Rat-bashing
Something To Gnaw On
So you may have been unaware, especially if you keep a garden compost pile out back, that the world had a shortage of rats. And that scientists have been desperately trying to clone them in labs in Missouri and France. Growing more rats might strike some as akin to developing a new strain of herpes, a potentially interesting project on paper, but why? The rat group spent years on 875 unsuccessful tries before successfully cloning Ralph and three other rats. |
Cloning herpes is like cloning newspaper editors with an inflated sense of their own funniness.

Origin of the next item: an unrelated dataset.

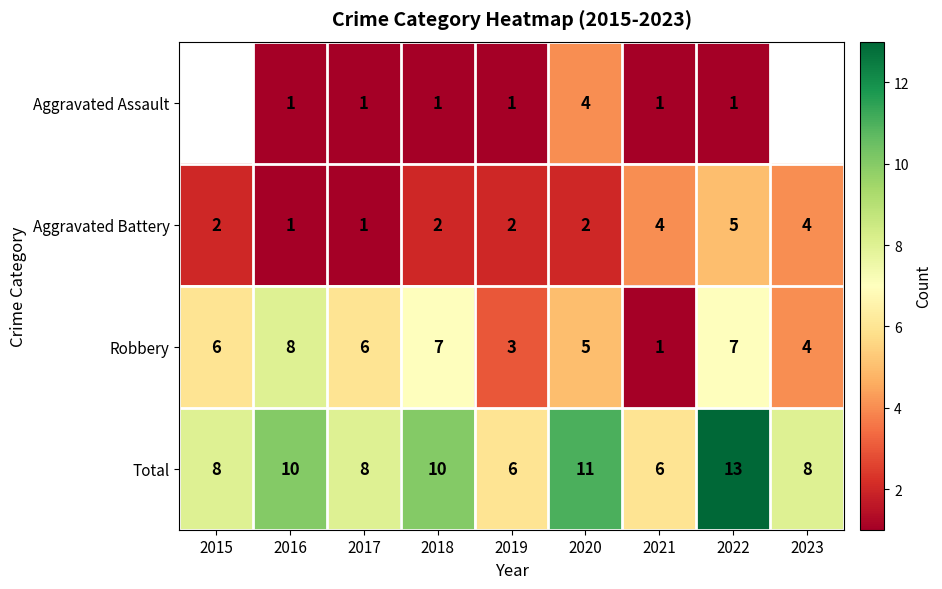

What is the spread (max minus min) of values at 2016?

9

On a more serious note, the premise of the criticism is the popular idea that cloning is about cheaply mass-producing organisms. Maybe I'm shortsighted, but I don't see that as being the practical application of cloning. If we needed more rats, the sensible thing to do would be to let them breed. Cloning, no matter how cheap and easy (at the moment it's very expensive and very hard) offers no improvement, in volume and time terms, over breeding. The clone still has to grow up from an embryo. What cloning offers is a way to ensure that the organisms you produce have certain genetic characteristics. So we hope that, for example, investing the money in cloning lab animals will allow us to weed out genetic differences that could complicate tests. The much-feared army of a million Hitlers is worrisome not because there are so many of them -- it would be much easier to recruit, or even breed, a genetically diverse army -- but because they would include Hitler's genes, which would presumably incline them to be genocidal maniacs.